● **Exercise brief**
Can you copy every line of the material below word for word, leaving out the pictures?
--- BEGIN ---
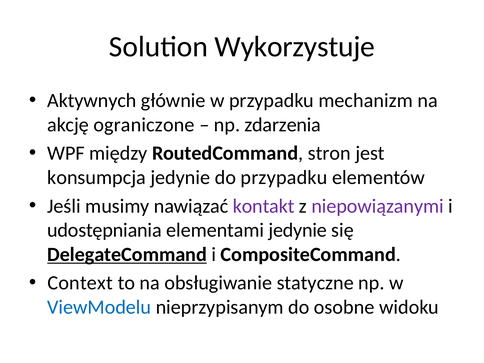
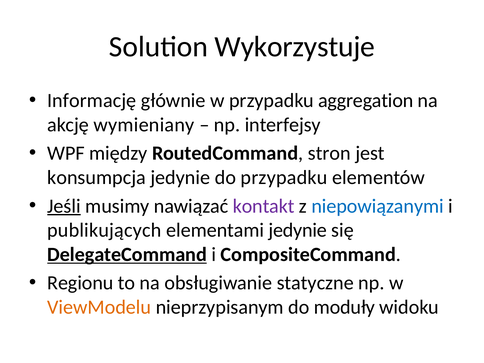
Aktywnych: Aktywnych -> Informację
mechanizm: mechanizm -> aggregation
ograniczone: ograniczone -> wymieniany
zdarzenia: zdarzenia -> interfejsy
Jeśli underline: none -> present
niepowiązanymi colour: purple -> blue
udostępniania: udostępniania -> publikujących
Context: Context -> Regionu
ViewModelu colour: blue -> orange
osobne: osobne -> moduły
--- END ---
● **Problem solution**
Aktywnych: Aktywnych -> Informację
mechanizm: mechanizm -> aggregation
ograniczone: ograniczone -> wymieniany
zdarzenia: zdarzenia -> interfejsy
Jeśli underline: none -> present
niepowiązanymi colour: purple -> blue
udostępniania: udostępniania -> publikujących
Context: Context -> Regionu
ViewModelu colour: blue -> orange
osobne: osobne -> moduły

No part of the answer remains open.